Print every line below word for word, leaving the pictures out.

---------- Information ----------

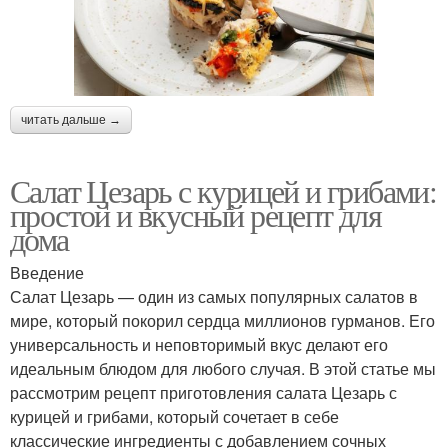
читать дальше →
Салат Цезарь с курицей и грибами:
простой и вкусный рецепт для
дома
Введение
Салат Цезарь — один из самых популярных салатов в
мире, который покорил сердца миллионов гурманов. Его
универсальность и неповторимый вкус делают его
идеальным блюдом для любого случая. В этой статье мы
рассмотрим рецепт приготовления салата Цезарь с
курицей и грибами, который сочетает в себе
классические ингредиенты с добавлением сочных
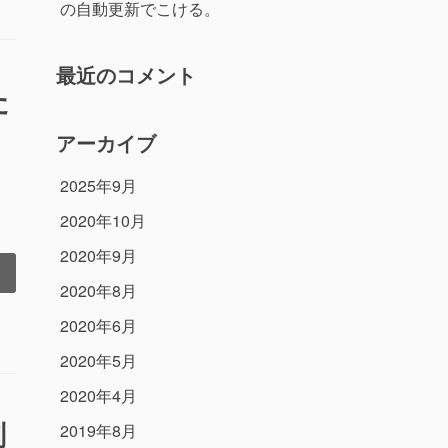
の自動更新でこける。
最近のコメント
た
アーカイブ
2025年9月
2020年10月
2020年9月
]
2020年8月
2020年6月
2020年5月
2020年4月
削
2019年8月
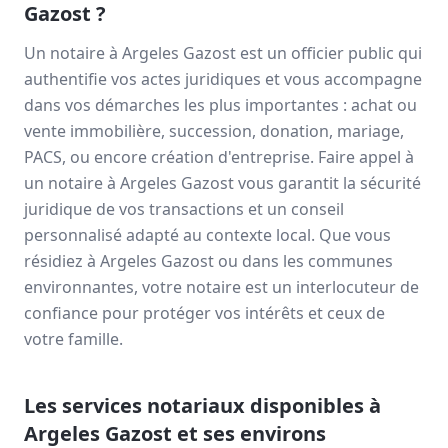
Gazost
?
Un notaire à
Argeles Gazost
est un officier public qui
authentifie vos actes juridiques et vous accompagne
dans vos démarches les plus importantes : achat ou
vente immobilière, succession, donation, mariage,
PACS, ou encore création d'entreprise. Faire appel à
un notaire à
Argeles Gazost
vous garantit la sécurité
juridique de vos transactions et un conseil
personnalisé adapté au contexte local. Que vous
résidiez à
Argeles Gazost
ou dans les communes
environnantes, votre notaire est un interlocuteur de
confiance pour protéger vos intérêts et ceux de
votre famille.
Les services notariaux disponibles à
Argeles Gazost
et ses environs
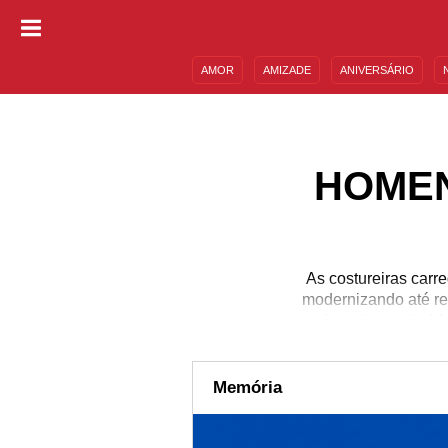
AMOR
AMIZADE
ANIVERSÁRIO
DESCULPAS
MENSAGENS E FRASES
HOMEN
As costureiras carr
modernizando até rec
costureira exige muito! 
não está lidando apena
uma peça, ela está man
a costureira está fazen
Memória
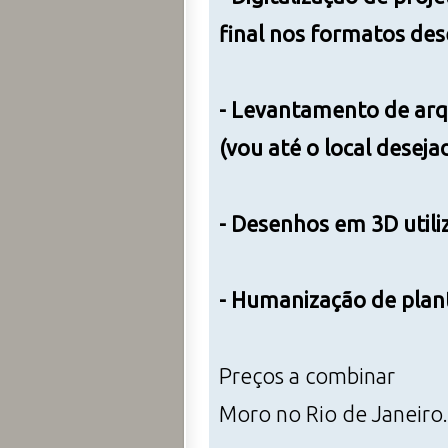
final nos formatos des
- Levantamento de arqu
(vou até o local deseja
- Desenhos em 3D util
- Humanização de plan
Preços a combinar
Moro no Rio de Janeiro.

----------

**Solution to this problem:**
читать дальше →
Салат Цезарь с курицей и грибами:
простой и вкусный рецепт для
дома
Введение
Салат Цезарь — один из самых популярных салатов в
мире, который покорил сердца миллионов гурманов. Его
универсальность и неповторимый вкус делают его
идеальным блюдом для любого случая. В этой статье мы
рассмотрим рецепт приготовления салата Цезарь с
курицей и грибами, который сочетает в себе
классические ингредиенты с добавлением сочных
の自動更新でこける。
最近のコメント
た
アーカイブ
2025年9月
2020年10月
2020年9月
]
2020年8月
2020年6月
2020年5月
2020年4月
削
2019年8月
Gazost
?
Un notaire à
Argeles Gazost
est un officier public qui
authentifie vos actes juridiques et vous accompagne
dans vos démarches les plus importantes : achat ou
vente immobilière, succession, donation, mariage,
PACS, ou encore création d'entreprise. Faire appel à
un notaire à
Argeles Gazost
vous garantit la sécurité
juridique de vos transactions et un conseil
personnalisé adapté au contexte local. Que vous
résidiez à
Argeles Gazost
ou dans les communes
environnantes, votre notaire est un interlocuteur de
confiance pour protéger vos intérêts et ceux de
votre famille.
Les services notariaux disponibles à
Argeles Gazost
et ses environs
AMOR
AMIZADE
ANIVERSÁRIO
DESCULPAS
MENSAGENS E FRASES
HOMEN
As costureiras carr
modernizando até rec
costureira exige muito! 
não está lidando apena
uma peça, ela está man
a costureira está fazen
Memória
final nos formatos des
- Levantamento de arqu
(vou até o local deseja
- Desenhos em 3D util
- Humanização de plan
Preços a combinar
Moro no Rio de Janeiro.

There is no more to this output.